# New detailing center Swansea ?



## justina3

Just wondering if it is anyone from here, Neath road bottom of the Hafod 
Cermaic Pro all over the signage. 


:wave:


----------



## warren

Not seen that.


----------



## warren

My mate has alloy wheel re furb place near ATS..:thumb:


----------



## justina3

I know the place right behind steadmans car sales, so if you head towards town dyfaty lets it's the old car running garage on you left before you go up the hill.

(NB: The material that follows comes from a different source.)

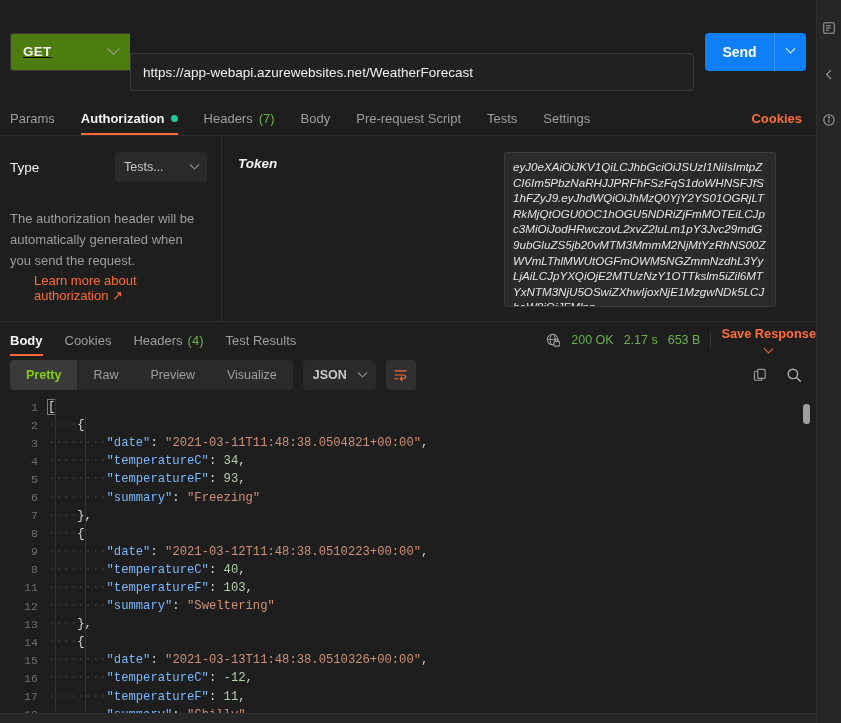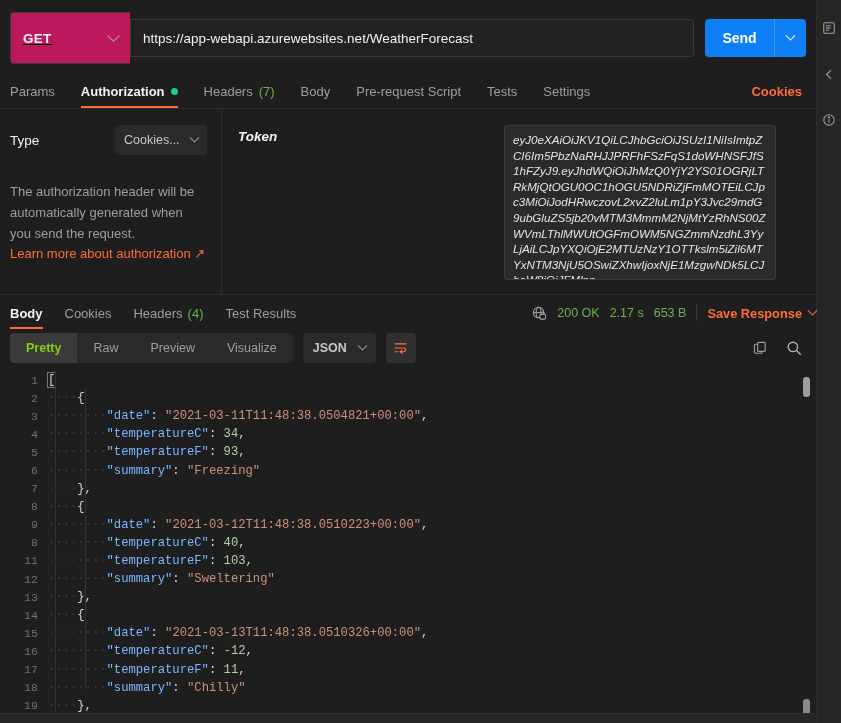"GET" .method-box { background: #be185d -> #4d7c0f; height: 52px -> 38px }
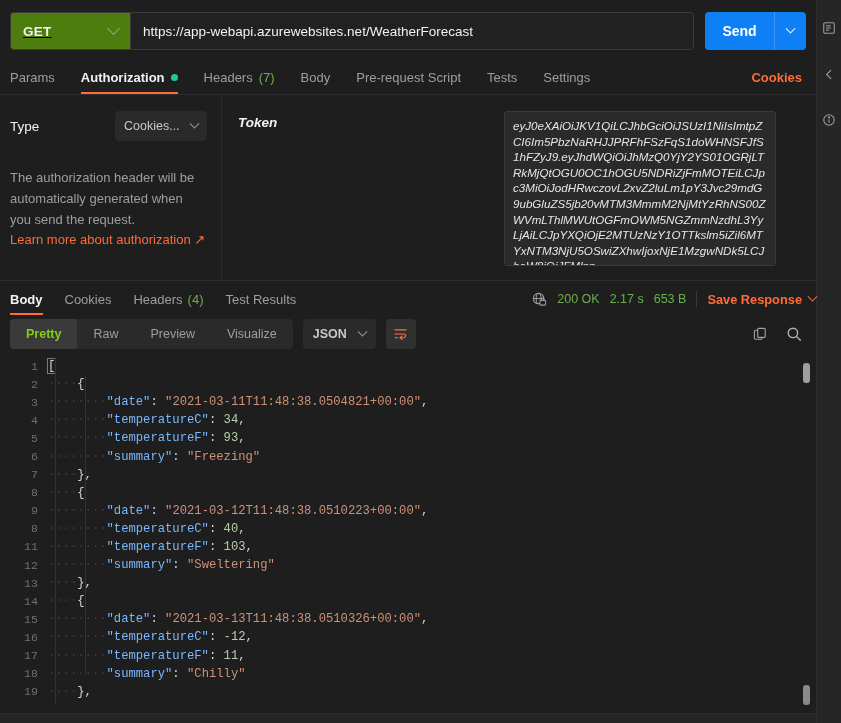"https://app-webapi.azurewebsites.net/Wea" .url-input { margin-top: none -> 41px }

That said I pass the place 5-10 times a day and never seen it open


----------



## warren

Old krypton tuning place I think.


----------



## JwilliamsM

warren said:


> My mate has alloy wheel re furb place near ATS..:thumb:


yep i know steve, he is good he's done a few bits for me, can paint other car bits too


----------



## MJT

The ceramic pro unit was open a few months ago ad it's the only time I've seen it open.I called in and a foreign guy told me he had the car wash in Carmarthen and this was for "proper valets". He said it was £1000 a car and he didn't need heat lamps to cure it as he just left the car overnight.it looked a bit dusty in there and he said it takes about three days to do a car.


----------



## chongo

MJT said:


> The ceramic pro unit was open a few months ago ad it's the only time I've seen it open.I called in and a foreign guy told me he had the car wash in Carmarthen and this was for "proper valets". He said it was £1000 a car and he didn't need heat lamps to cure it as he just left the car overnight.it looked a bit dusty in there and he said it takes about three days to do a car.


Walk away FAST


----------



## MJT

I did I only went in as I've never seen it open ad was curious.


----------